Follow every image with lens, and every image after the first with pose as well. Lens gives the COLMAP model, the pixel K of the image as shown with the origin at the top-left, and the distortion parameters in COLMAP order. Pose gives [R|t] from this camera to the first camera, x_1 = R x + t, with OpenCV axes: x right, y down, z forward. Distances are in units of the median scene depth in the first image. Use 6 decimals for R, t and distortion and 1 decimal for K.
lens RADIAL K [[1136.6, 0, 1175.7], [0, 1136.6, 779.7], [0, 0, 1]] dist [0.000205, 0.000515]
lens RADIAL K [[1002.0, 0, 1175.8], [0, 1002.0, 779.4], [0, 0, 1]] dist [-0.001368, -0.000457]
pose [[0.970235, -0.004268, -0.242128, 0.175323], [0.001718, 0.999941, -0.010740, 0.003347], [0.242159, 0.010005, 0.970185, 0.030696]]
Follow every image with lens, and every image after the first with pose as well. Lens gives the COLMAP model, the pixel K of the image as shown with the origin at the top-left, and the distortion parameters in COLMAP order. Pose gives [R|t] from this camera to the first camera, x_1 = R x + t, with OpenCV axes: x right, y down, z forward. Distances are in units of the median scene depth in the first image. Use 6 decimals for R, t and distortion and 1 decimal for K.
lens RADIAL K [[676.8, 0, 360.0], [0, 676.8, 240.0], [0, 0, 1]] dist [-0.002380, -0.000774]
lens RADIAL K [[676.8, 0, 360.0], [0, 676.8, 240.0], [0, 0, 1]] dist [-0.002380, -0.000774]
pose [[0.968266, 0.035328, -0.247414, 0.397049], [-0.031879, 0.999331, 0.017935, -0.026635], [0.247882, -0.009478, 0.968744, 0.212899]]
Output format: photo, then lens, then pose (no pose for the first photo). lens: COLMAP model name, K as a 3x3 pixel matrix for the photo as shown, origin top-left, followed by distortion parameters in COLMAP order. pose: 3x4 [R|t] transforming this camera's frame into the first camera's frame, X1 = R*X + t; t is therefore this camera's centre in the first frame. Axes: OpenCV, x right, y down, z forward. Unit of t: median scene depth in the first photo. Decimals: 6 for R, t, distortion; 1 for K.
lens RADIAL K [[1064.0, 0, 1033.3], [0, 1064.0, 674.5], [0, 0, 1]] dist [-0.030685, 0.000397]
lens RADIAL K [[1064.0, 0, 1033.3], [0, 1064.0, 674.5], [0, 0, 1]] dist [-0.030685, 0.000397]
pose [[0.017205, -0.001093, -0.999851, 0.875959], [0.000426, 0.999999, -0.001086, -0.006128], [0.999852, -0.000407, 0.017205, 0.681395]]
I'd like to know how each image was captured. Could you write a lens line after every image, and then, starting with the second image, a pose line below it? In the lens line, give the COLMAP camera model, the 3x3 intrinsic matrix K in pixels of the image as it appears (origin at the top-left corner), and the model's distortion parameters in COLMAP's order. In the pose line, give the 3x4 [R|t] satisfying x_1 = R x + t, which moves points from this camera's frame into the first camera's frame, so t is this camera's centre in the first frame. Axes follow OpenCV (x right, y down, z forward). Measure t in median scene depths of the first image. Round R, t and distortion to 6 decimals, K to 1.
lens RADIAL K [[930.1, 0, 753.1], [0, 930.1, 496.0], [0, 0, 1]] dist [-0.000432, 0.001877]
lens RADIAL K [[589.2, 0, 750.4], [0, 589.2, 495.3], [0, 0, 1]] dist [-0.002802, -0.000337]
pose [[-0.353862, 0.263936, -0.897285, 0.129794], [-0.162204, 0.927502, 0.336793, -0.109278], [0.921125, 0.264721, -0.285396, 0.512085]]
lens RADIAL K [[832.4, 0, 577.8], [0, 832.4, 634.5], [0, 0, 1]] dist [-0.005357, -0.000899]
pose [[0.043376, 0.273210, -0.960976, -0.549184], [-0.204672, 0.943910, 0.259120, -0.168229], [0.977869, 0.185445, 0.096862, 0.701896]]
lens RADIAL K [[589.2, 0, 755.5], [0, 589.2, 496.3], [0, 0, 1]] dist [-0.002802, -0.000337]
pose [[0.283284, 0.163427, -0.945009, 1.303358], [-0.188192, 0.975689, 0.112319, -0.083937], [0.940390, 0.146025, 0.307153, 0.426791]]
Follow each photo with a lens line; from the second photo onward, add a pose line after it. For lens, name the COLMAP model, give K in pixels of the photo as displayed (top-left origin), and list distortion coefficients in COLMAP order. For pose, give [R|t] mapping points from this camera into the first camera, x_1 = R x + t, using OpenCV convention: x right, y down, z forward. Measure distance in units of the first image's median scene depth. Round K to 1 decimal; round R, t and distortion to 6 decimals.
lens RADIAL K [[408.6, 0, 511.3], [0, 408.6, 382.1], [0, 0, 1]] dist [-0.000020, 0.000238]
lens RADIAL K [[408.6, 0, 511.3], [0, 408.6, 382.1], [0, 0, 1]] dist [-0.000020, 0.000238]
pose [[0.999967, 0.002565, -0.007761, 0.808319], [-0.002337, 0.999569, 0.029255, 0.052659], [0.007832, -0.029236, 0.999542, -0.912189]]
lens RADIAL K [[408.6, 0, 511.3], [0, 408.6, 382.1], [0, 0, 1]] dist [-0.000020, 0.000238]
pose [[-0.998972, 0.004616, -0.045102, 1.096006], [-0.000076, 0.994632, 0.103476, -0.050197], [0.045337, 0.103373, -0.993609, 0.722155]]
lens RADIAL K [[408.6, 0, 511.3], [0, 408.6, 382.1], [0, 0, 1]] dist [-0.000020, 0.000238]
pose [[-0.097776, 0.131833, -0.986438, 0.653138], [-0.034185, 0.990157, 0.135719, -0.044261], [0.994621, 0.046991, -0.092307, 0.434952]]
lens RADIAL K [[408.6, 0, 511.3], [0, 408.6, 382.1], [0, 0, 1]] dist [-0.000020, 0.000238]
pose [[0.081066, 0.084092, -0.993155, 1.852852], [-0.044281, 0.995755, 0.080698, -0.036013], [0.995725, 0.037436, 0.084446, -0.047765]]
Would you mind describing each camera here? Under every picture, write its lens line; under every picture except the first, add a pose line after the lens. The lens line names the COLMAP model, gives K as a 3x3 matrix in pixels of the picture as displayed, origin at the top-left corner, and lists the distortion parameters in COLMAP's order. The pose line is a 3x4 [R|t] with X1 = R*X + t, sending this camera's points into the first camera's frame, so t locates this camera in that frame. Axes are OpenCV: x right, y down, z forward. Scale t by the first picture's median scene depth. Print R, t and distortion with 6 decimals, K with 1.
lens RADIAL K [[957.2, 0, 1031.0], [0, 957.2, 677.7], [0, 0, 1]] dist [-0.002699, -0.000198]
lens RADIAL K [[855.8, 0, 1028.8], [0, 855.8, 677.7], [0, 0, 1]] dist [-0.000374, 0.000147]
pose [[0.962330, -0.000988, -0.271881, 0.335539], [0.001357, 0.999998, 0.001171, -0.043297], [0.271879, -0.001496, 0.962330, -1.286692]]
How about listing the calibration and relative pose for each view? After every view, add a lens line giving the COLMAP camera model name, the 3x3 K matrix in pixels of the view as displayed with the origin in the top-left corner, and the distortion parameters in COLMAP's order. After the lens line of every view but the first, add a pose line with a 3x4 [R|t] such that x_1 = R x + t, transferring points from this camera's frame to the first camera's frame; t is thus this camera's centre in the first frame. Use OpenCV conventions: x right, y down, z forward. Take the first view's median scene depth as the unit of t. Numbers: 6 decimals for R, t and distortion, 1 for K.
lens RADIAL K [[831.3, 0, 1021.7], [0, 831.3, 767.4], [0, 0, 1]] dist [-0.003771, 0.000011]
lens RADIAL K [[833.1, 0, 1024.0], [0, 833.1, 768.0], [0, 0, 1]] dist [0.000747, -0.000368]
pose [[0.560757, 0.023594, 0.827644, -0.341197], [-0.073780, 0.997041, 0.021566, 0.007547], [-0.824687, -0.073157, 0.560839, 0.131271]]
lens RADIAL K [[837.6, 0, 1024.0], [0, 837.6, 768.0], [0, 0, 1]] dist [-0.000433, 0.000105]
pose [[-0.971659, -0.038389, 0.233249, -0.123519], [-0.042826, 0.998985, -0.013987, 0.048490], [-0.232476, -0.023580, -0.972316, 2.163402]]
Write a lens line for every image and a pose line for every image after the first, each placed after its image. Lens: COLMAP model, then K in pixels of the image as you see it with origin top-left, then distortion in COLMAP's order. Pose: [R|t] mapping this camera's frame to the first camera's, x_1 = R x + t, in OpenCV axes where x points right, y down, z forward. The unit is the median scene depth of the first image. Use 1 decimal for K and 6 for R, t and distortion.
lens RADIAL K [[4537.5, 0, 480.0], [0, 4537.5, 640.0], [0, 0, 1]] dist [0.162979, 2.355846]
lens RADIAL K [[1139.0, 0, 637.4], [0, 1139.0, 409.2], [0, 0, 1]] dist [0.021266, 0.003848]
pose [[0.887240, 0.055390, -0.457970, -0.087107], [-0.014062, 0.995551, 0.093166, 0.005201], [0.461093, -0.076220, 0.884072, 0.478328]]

PROBLEM STATEMENT: Convert the data into a numbered list, starting at its first line and stopping after the line that contains "dist [0.000205, 0.000515]". Include both of those lines, and leave out any blank lines.

TASK RESPONSE:
1. Follow every image with lens, and every image after the first with pose as well. Lens gives the COLMAP model, the pixel K of the image as shown with the origin at the top-left, and the distortion parameters in COLMAP order. Pose gives [R|t] from this camera to the first camera, x_1 = R x + t, with OpenCV axes: x right, y down, z forward. Distances are in units of the median scene depth in the first image. Use 6 decimals for R, t and distortion and 1 decimal for K.
2. lens RADIAL K [[1136.6, 0, 1175.7], [0, 1136.6, 779.7], [0, 0, 1]] dist [0.000205, 0.000515]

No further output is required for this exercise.